◆ **Supplied text**
# # # # # # #
I kind of think a lot of the recent debate on "Britishness" is a bit fruitless to be honest. All this anguished talk about 'what is the British identity?' usually gets a bit abstract and daft - 'fairplay' often gets mentioned, as if those crazy continentals can't manage it, or 'a sense of humour', oddly - and sooner or later someone mentions warm beer and the crack of willow. It doesn't seem important. What seems more important is that different cultures be enabled to flourish here, as they always have, and that barriers to trust and co-operation get dismantled. As Rodney King once said, "um, can't we all just... get along?"

Having said that, one of my reasons for setting the book in Coventry was to try and explore immigration as part of this wider narrative of new beginnings - to show that immigration goes much further back than the post-war commonwealth immigration; the huge numbers of Irish emigrants, predominantly, but also Scots and Welsh and people from other parts of the country moving around to find work and to find a better life for themselves and their families: it's always been part of this country's story, and Coventry seemed like a microcosm of that. And you know, migration was one of the big things I wanted to write about with this book - I kind of translated it into the theme of new beginnings, but then the two things are interchangeable. In all the so-called debate about immigration people seem to forget what a core part of the human story migration is; that it's something which has always been with us and is in fact central to humanity's surviving and flourishing. This was kind of brought home to me a couple of years ago when I happened to meet a succession of Americans, and it dawned on me that most Americans have an immigration story in their family history, often a recent one, usually a deeply moving and heroic/harrowing one and that you only have to think about this for a minute to realise why Americans take their flag so seriously; because for all it's many many flaws the US represents, in these narratives, escape and freedom and peace and new life. Ellis Island and all that. Which is a big deal, and something we don't have or don't recognise in this country.
# # # # # # #
◆ **Exercise 1**
In the records, switch "Trajectum" to "Campusnieuws" throughout the part that opens with the first line and closes with the line containing "ます。その点、おサイフケータイだとタッチだけで終わ". Return only that part, otherwise unchanged.
The records are unrelated to the piece on Britishness and immigration.
# # # # # # #
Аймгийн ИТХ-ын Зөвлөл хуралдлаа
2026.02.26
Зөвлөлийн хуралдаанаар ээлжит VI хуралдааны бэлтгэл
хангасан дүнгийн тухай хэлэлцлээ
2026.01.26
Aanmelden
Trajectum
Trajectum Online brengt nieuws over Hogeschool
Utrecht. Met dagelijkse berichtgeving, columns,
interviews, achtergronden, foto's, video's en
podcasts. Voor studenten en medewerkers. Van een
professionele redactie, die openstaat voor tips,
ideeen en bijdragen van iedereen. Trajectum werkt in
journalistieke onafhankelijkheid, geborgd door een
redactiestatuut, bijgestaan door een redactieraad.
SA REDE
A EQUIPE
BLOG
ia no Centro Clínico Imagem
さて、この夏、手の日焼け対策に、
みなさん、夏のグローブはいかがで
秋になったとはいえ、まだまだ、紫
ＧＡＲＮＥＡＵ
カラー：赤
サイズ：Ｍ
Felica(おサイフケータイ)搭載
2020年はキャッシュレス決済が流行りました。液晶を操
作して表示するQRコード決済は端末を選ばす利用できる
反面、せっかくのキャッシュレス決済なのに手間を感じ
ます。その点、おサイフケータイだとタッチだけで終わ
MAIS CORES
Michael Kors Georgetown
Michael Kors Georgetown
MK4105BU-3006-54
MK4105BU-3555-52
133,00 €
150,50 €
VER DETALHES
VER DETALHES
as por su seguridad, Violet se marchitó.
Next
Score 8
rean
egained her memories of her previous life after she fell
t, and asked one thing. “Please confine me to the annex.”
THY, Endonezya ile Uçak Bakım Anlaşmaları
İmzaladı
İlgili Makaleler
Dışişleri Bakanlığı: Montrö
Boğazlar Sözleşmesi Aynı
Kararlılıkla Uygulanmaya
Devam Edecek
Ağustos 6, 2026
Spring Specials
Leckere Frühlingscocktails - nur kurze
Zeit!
# # # # # # #
◆ **Exercise 2**
Proceed with the piece on Britishness and immigration from the point where it stops.

◆ **Exercise response 1**
Аймгийн ИТХ-ын Зөвлөл хуралдлаа
2026.02.26
Зөвлөлийн хуралдаанаар ээлжит VI хуралдааны бэлтгэл
хангасан дүнгийн тухай хэлэлцлээ
2026.01.26
Aanmelden
Campusnieuws
Campusnieuws Online brengt nieuws over Hogeschool
Utrecht. Met dagelijkse berichtgeving, columns,
interviews, achtergronden, foto's, video's en
podcasts. Voor studenten en medewerkers. Van een
professionele redactie, die openstaat voor tips,
ideeen en bijdragen van iedereen. Campusnieuws werkt in
journalistieke onafhankelijkheid, geborgd door een
redactiestatuut, bijgestaan door een redactieraad.
SA REDE
A EQUIPE
BLOG
ia no Centro Clínico Imagem
さて、この夏、手の日焼け対策に、
みなさん、夏のグローブはいかがで
秋になったとはいえ、まだまだ、紫
ＧＡＲＮＥＡＵ
カラー：赤
サイズ：Ｍ
Felica(おサイフケータイ)搭載
2020年はキャッシュレス決済が流行りました。液晶を操
作して表示するQRコード決済は端末を選ばす利用できる
反面、せっかくのキャッシュレス決済なのに手間を感じ
ます。その点、おサイフケータイだとタッチだけで終わ

◆ **Exercise response 2**
Your family history is clearly something that fascinates you and feeds into your work. In your piece for the Guardian ('The anchor that couldn't hold him', July 29, 2006) you touch on the ways in which the story of your grandfather 'shadows almost every page' of ‘So Many Ways To Begin’. Have you traced your family tree? Are there any other stories from your own family >history that you think you might write about one day?

I haven't traced the tree, no, although I think my cousin is. Funnily enough though, a woman in Coventry who helped me a lot with my research (a close friend's mother in fact) has been tracing her family tree, and has discovered that her grandfather worked in the same shipyard as my grandfather's family in Sunderland, came from the same part of Scotland, and ended up living in the same street. Which, you know, what are the chances and all that.

As for other family stories, actually I've used most of them up already - alzheimer's / senility, depression, Not Getting Divorced For Fifty Flipping Years, cutting yourself off from your family, and other stuff. I'll need to look further afield now.

Scotland provides an important backdrop in both of your novels, and you explore the 'otherness'of Scotland as viewed through the eyes of English characters. Your grandmother is Scottish, and as a McGregor you can lay claim to membership of the most infamously lawless clan in Scottish history. Can you give us some background on your Scottish links, and the ways in which they have influenced the setting and subject matter of your work?

Yeah, I just wish I was Scottish. Then at least I'd have a sense of identity. My links? Well, I could probably play for Scotland - my grandmother was from Dumfries. The McGregor name left Scotland I think four generations ago, to work in the Sunderland shipyards. I ended up writing about Aberdeen by mistake though. My grandmother died while I was writing my first book, and at her funeral I took a cord when we lowered the coffin: it was the first time I'd come across this tradition, which I thought was incredibly powerful, and so I wanted to write about it. Therefore the funeral in the first book needed to be in Scotland, and I picked Aberdeen out of the map for no reason other than it sounded far away. So when the new novel turned out to feature the same character from ’If Nobody Speaks’ I was forced to actually go and do some research. But I guess sub-consciously I was interested in writing something set in Scotland as well, maybe by way of exploring this other person I might have been. Which ties in to the whole identity thing again.

Your two novels overlap in that the main characters attend the funeral of an elderly woman in Aberdeen. It's not explicit, but it seems that the nameless first person narrator in ‘If Nobody Speaks of Remarkable Things’ could in fact be Kate, the daughter of the main protagonist in ‘So Many Ways to Begin’. Do you see the two novels as interlinked, or is this overlap just incidental? And where does your interest in Aberdeen stem from?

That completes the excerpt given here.